Javier San Martin: So we’re going to use the totality of the data available to estimate the placebo rate and that would be part of the equation for the effect size and the power for that study. So you will see that in detail whenever we can do this event with Takeda and present the SEQUOIA data and the Phase 3 study design. So we, of course, use the totality of the data to plan for that study.
Operator: And our next question comes from Keay Nakae from Chardan.
Keay Nakae : Chris, one question on AATD, the Phase 3 design, is it your expectation that the agency will or will not require care biopsy data?
Javier San Martin: Yes. So the biopsy data is likely to be the key endpoint. That’s where we will — we’re thinking, that’s what we studied. That’s what the disease is defined by. So this is a disease of fibrosis progression and ended in end-stage liver disease with fibrosis. So the goal of therapy is to prevent fibrosis progression or to reduce fibrosis severity. So that seems to me a logical approvable endpoint in a condition that is defined by fibrosis progression.
Operator: And our next question comes from Mani Foroohar from SVB.

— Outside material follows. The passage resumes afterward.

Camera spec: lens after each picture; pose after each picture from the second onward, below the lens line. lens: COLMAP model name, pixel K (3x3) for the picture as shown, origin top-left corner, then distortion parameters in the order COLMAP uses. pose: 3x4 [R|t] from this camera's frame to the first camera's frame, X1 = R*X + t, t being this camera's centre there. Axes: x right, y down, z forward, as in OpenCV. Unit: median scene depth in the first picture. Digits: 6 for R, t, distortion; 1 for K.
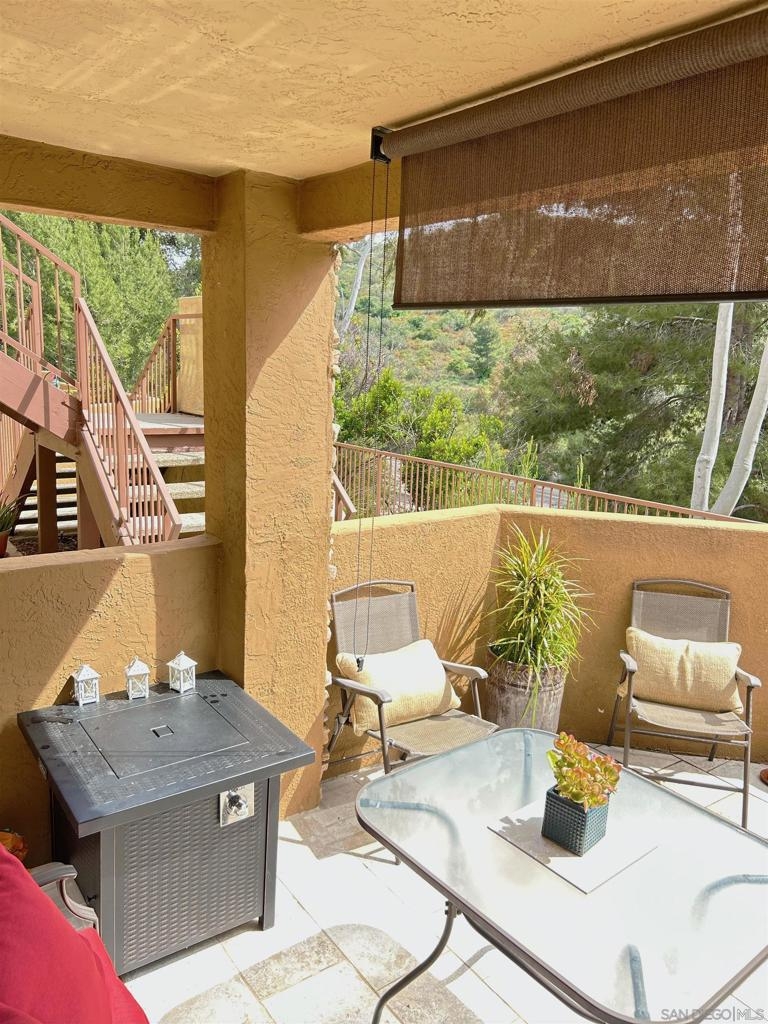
lens RADIAL K [[769.4, 0, 384.9], [0, 769.4, 510.4], [0, 0, 1]] dist [0.044196, -0.035261]
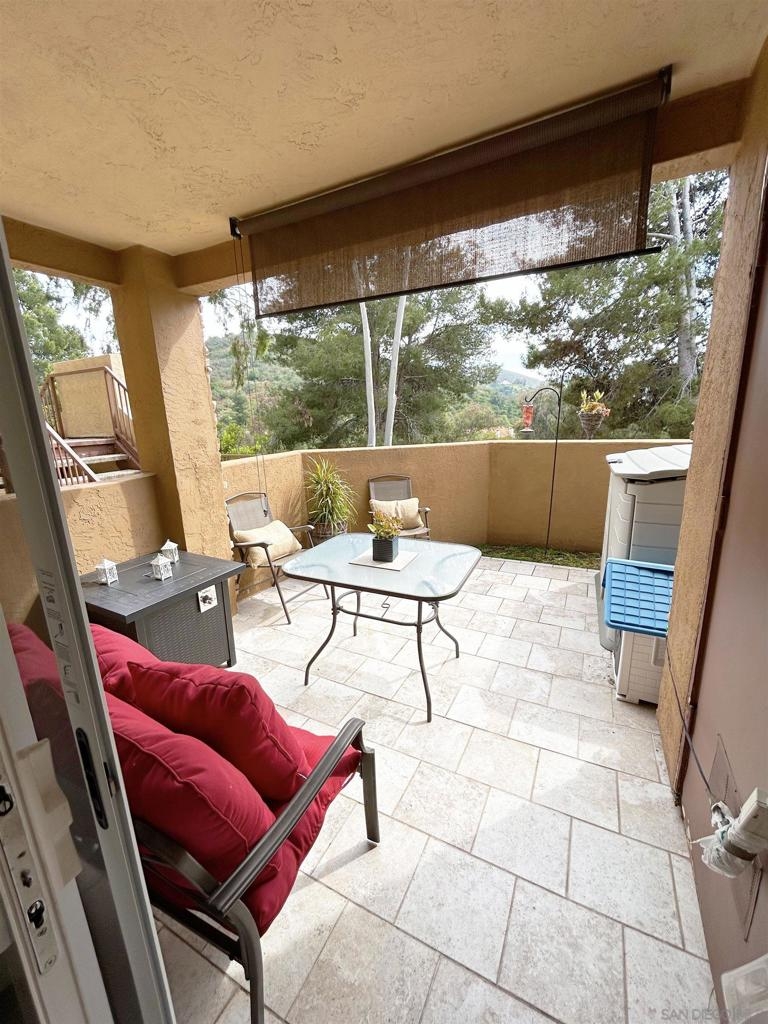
lens RADIAL K [[411.9, 0, 383.6], [0, 411.9, 512.1], [0, 0, 1]] dist [0.001841, 0.000090]
pose [[0.898310, -0.170113, 0.405093, -0.131631], [0.150602, 0.985366, 0.079825, 0.117660], [-0.412745, -0.010700, 0.910784, -0.043405]]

Mani Foroohar : I’ve got a couple of questions more about your own sort of rationale and strategy given that a lot of the analysts have dug into the details of this or that specific program. So I’ll start with SEQUOIA. Did I hear right that that your plan is to disclose the upcoming SEQUOIA data green biopsy alongside the Phase 3 trial design? And if so, could you give me a sense of the rationale of why those two should come out at the same time? And then secondarily, there’s been a few people who’ve asked about your strategy around running CVOTs, which assets to hold on to or not. Can you give me a sense of what your ballpark estimate around the size, cost and the operational burden of a CVOT would be for you? And how you guys think about the number of studies of that scale that you could run for your assets simultaneously?
Christopher Anzalone: Sure, So the first question is — I’ve got more on the first question than the second question. So look, the — having a complete data set for SEQUOIA and having clarity on what the Phase 3 looks like just happened to come out at around the same time. And so it made sense for us to present both of those at the same time. And I think they’re both related, of course, and they feed on each other, of course. If there was a big time delta between the two, we would have been happy to separate those. But it just turns out that, again, the SEQUOIA data are analyzed and we expect to have final clarity on the Phase 3 data at about the same time. So it makes sense to do this together. And we’d like to do them in conjunction with Takeda.
That makes sense as well. We’ll just see when the calendars will align for that. With respect to the CVOT outlook, we haven’t given any guidance on how large a study would be and how much would cost yet, in large part because we haven’t had those end of Phase 2 meetings with the FDA. We really want to start to have these discussions before we opine on that because there are several ways you can do a CVOT, of course. And it just feels a little bit early to opine on that. We will give guidance on that once we have it. But we just — we’re still pretty early here. We’ve got an interim look. We have a pretty good idea about what the data we think are telling us. And then we still are going to run these studies out to the end and then have end of Phase 2 meetings.
And so I expect that next year sometime we can give you better guidance or some guidance on size, cost, et cetera, for the CVOT.